Address	Byte 0	Byte 1	Byte 2	Byte 3
0x100	X0	X1	X2	X3

Case 2: Integer is stored at an unaligned address (say 0x101)

This read cannot be performed in a single 32 bit bus cycle. The processor will have to issue two different reads at addresses 0x100 and 0x104.

Thus, it takes twice the time to read a misaligned data.

Address	Byte 0	Byte 1	Byte 2	Byte 3
0x100		X0	X1	X2
0x104	X3

It is important to note that

·    Some processors allow unaligned access but at a performance penalty as we saw above. Total time to read a misaligned data is more/double as compared to the aligned data Intel processor allow reading/writing data which is unaligned but at the cost of reduced performance.

·    Some processors generate an alignment exception on accessing a misaligned data. Then it is up to the exception handler either to report an error (kill the user process) or perform two read cycles to read the misaligned data (user process will run normally in this case but at reduced performance).

C compiler allocates addresses such that the data types are properly aligned. This helps in speeding up the read/write operation without causing any exception.
Typically on a 32 bit processor (like 32 bit x86, m68k, PowerPC, ARM etc)

·         A char (one byte) will be 1-byte aligned.

·         A short (two bytes) will be 2-byte aligned.

·         An int (four bytes) will be 4-byte aligned.

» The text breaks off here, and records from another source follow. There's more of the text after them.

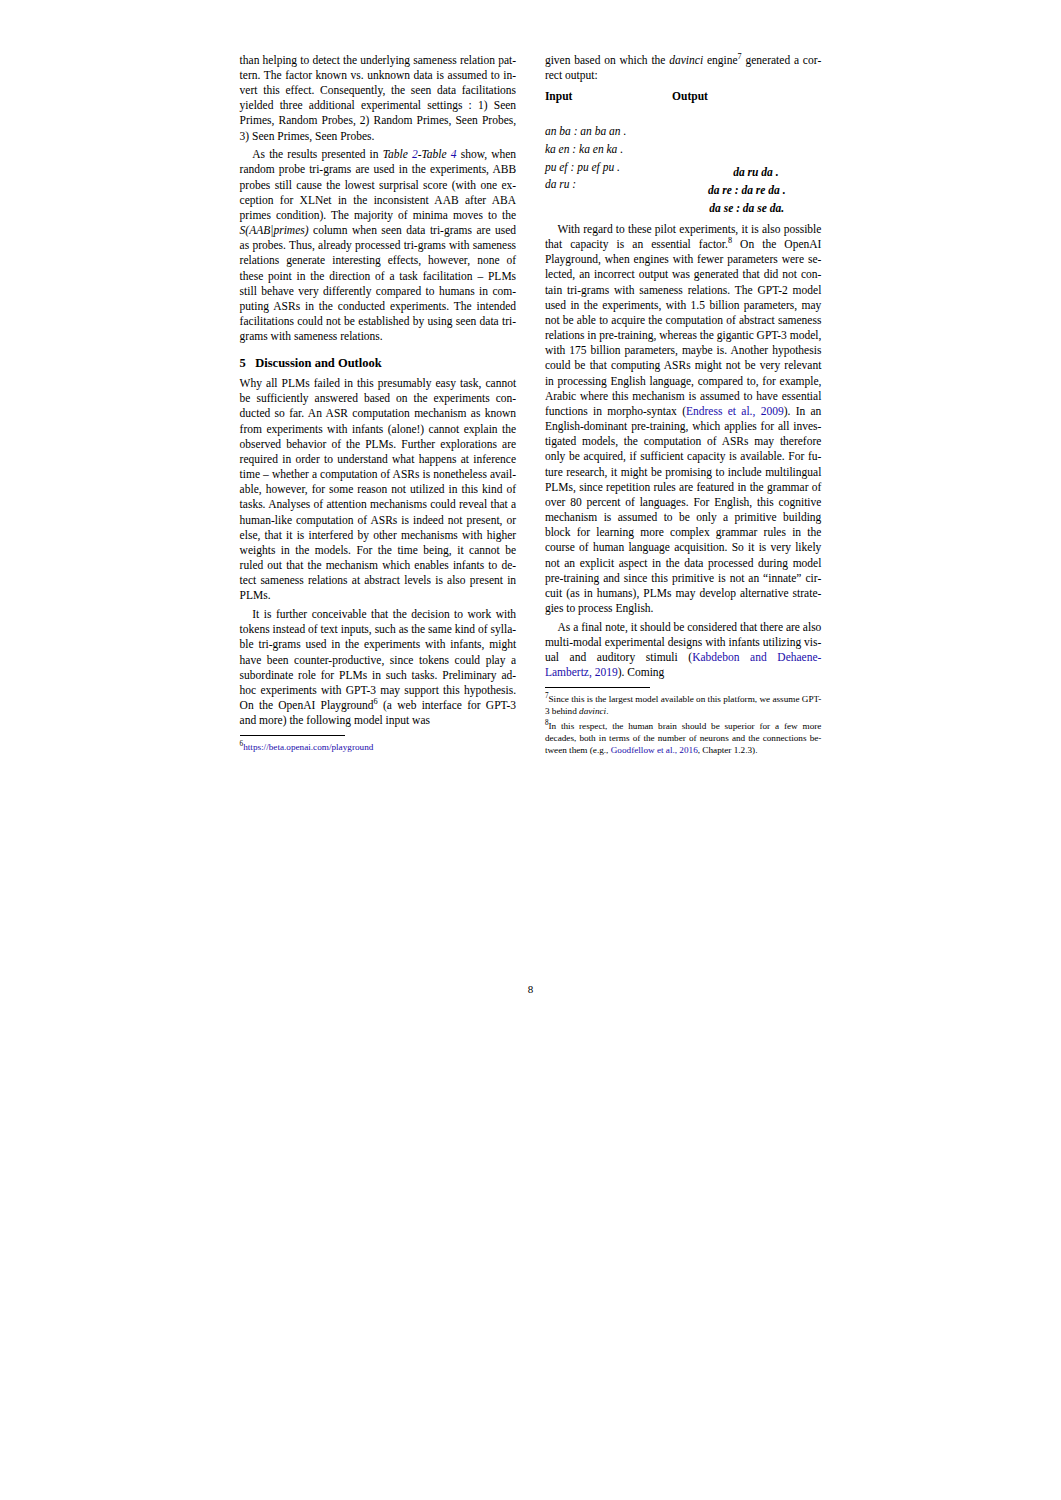than helping to detect the underlying sameness relation pattern. The factor known vs. unknown data is assumed to invert this effect. Consequently, the seen data facilitations yielded three additional experimental settings : 1) Seen Primes, Random Probes, 2) Random Primes, Seen Probes, 3) Seen Primes, Seen Probes.
As the results presented in Table 2-Table 4 show, when random probe tri-grams are used in the experiments, ABB probes still cause the lowest surprisal score (with one exception for XLNet in the inconsistent AAB after ABA primes condition). The majority of minima moves to the S(AAB|primes) column when seen data tri-grams are used as probes. Thus, already processed tri-grams with sameness relations generate interesting effects, however, none of these point in the direction of a task facilitation – PLMs still behave very differently compared to humans in computing ASRs in the conducted experiments. The intended facilitations could not be established by using seen data tri-grams with sameness relations.
5 Discussion and Outlook
Why all PLMs failed in this presumably easy task, cannot be sufficiently answered based on the experiments conducted so far. An ASR computation mechanism as known from experiments with infants (alone!) cannot explain the observed behavior of the PLMs. Further explorations are required in order to understand what happens at inference time – whether a computation of ASRs is nonetheless available, however, for some reason not utilized in this kind of tasks. Analyses of attention mechanisms could reveal that a human-like computation of ASRs is indeed not present, or else, that it is interfered by other mechanisms with higher weights in the models. For the time being, it cannot be ruled out that the mechanism which enables infants to detect sameness relations at abstract levels is also present in PLMs.
It is further conceivable that the decision to work with tokens instead of text inputs, such as the same kind of syllable tri-grams used in the experiments with infants, might have been counter-productive, since tokens could play a subordinate role for PLMs in such tasks. Preliminary ad-hoc experiments with GPT-3 may support this hypothesis. On the OpenAI Playground6 (a web interface for GPT-3 and more) the following model input was
6 https://beta.openai.com/playground
given based on which the davinci engine7 generated a correct output:
Input
Output
an ba : an ba an .
ka en : ka en ka .
pu ef : pu ef pu .
da ru :
da ru da .
da re : da re da .
da se : da se da.
With regard to these pilot experiments, it is also possible that capacity is an essential factor.8 On the OpenAI Playground, when engines with fewer parameters were selected, an incorrect output was generated that did not contain tri-grams with sameness relations. The GPT-2 model used in the experiments, with 1.5 billion parameters, may not be able to acquire the computation of abstract sameness relations in pre-training, whereas the gigantic GPT-3 model, with 175 billion parameters, maybe is. Another hypothesis could be that computing ASRs might not be very relevant in processing English language, compared to, for example, Arabic where this mechanism is assumed to have essential functions in morpho-syntax (Endress et al., 2009). In an English-dominant pre-training, which applies for all investigated models, the computation of ASRs may therefore only be acquired, if sufficient capacity is available. For future research, it might be promising to include multilingual PLMs, since repetition rules are featured in the grammar of over 80 percent of languages. For English, this cognitive mechanism is assumed to be only a primitive building block for learning more complex grammar rules in the course of human language acquisition. So it is very likely not an explicit aspect in the data processed during model pre-training and since this primitive is not an “innate” circuit (as in humans), PLMs may develop alternative strategies to process English.
As a final note, it should be considered that there are also multi-modal experimental designs with infants utilizing visual and auditory stimuli (Kabdebon and Dehaene-Lambertz, 2019). Coming
7 Since this is the largest model available on this platform, we assume GPT-3 behind davinci.
8 In this respect, the human brain should be superior for a few more decades, both in terms of the number of neurons and the connections between them (e.g., Goodfellow et al., 2016, Chapter 1.2.3).
8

·         Any pointer (four bytes) will be 4-byte aligned  (e.g.: char *, int *)

Structure alignment and padding

Compiler add pad bytes in the user defined structures so that the various fields of a structure are properly aligned.

There are certain rules that can be kept in mind to understand padding in a structure.

1) No padding before the first element

The first element of a struct must come first, and must be preceded by no padding. This allows a struct pointer to be converted to a pointer to the struct's first element and vice versa, which is a useful property.

2) Pad bytes at the end of structure

It is obvious to add bytes in between the elements of a structure to keep the elements aligned. But why the compiler will put pad bytes at the end of a structure ?

This is because if an array of structure is declared, start of each structure should be properly aligned.

For an array of structure,  struct A array[10],

ð  array[1] should be equivalent to *(array + 1).

ð  difference between array + 1 and array + 0, should exactly equal to the size of struct A

To satisfy above constraints, compiler may have to put padding bytes at the end of structure. The rule is that the last member inside a structure should be padded with the number of bytes to make the structure aligned to the size of largest member of structure.

Lets see few examples for structure alignment and padding

struct exampleStruct {

   char data1;

   short data2;

   int data 3;

   char data 4;

};

On a typical 32 bit processor (say m68k or PowerPC), the compiler will insert padding in between various members so that they are properly aligned.

struct exampleStruct {

   char data1;

   char padding[1];    // pad of 1 byte to keep short to be 2

                       // byte aligned

   short data2;

   int data3;          // already aligned to 4 byte boundary,

                       // so no padding before this

   char data4;

   char padding[3];    // padding at the end of structure so

                       // that if an array of such structures is

                       // declared, the start of each structure

                       // in the array is properly aligned.

                       // Padding should be done such that

                       // start of structure address is aligned

                       // to the size of largest data member of

                       // structure. In this case, the size of

                       // largest data type (int data3) is 4.

                       // So, 3 pad bytes are added to the end.

};

How to arrange members so as to minimize padding?

By changing the ordering of members in a structure, it is possible to minimize the amount of padding. If members are sorted by ascending or descending aligment requirements, minimal amount of padding is required.

So, if you have a structure with multiple integer, short and char members, then keep all integer members at the beginning, keep all short members after interger members and all chars at the end.

How to prevent compiler from putting pad bytes in between or at the end of structure?

Compiler provides #pragma directives to specify the alignment of members inside a structure.

#pragma pack(push)          // save original alignment on stack

#pragma pack(1)             // set alignment to 1 byte boundary

struct packedStruct {

   char data1;

   int data2;               // no padding is inserted,

                            // as alignment specified is 1 byte.

   char data3;

};

#pragma pack(pop)           // restore original alignment

Here, we tell the compiler that each element should be aligned to 1 byte boundary. So, no padding is inserted in between elements. The size of this structure aftre compilation will be 6 bytes.

Thats all for today.
Have Fun !!!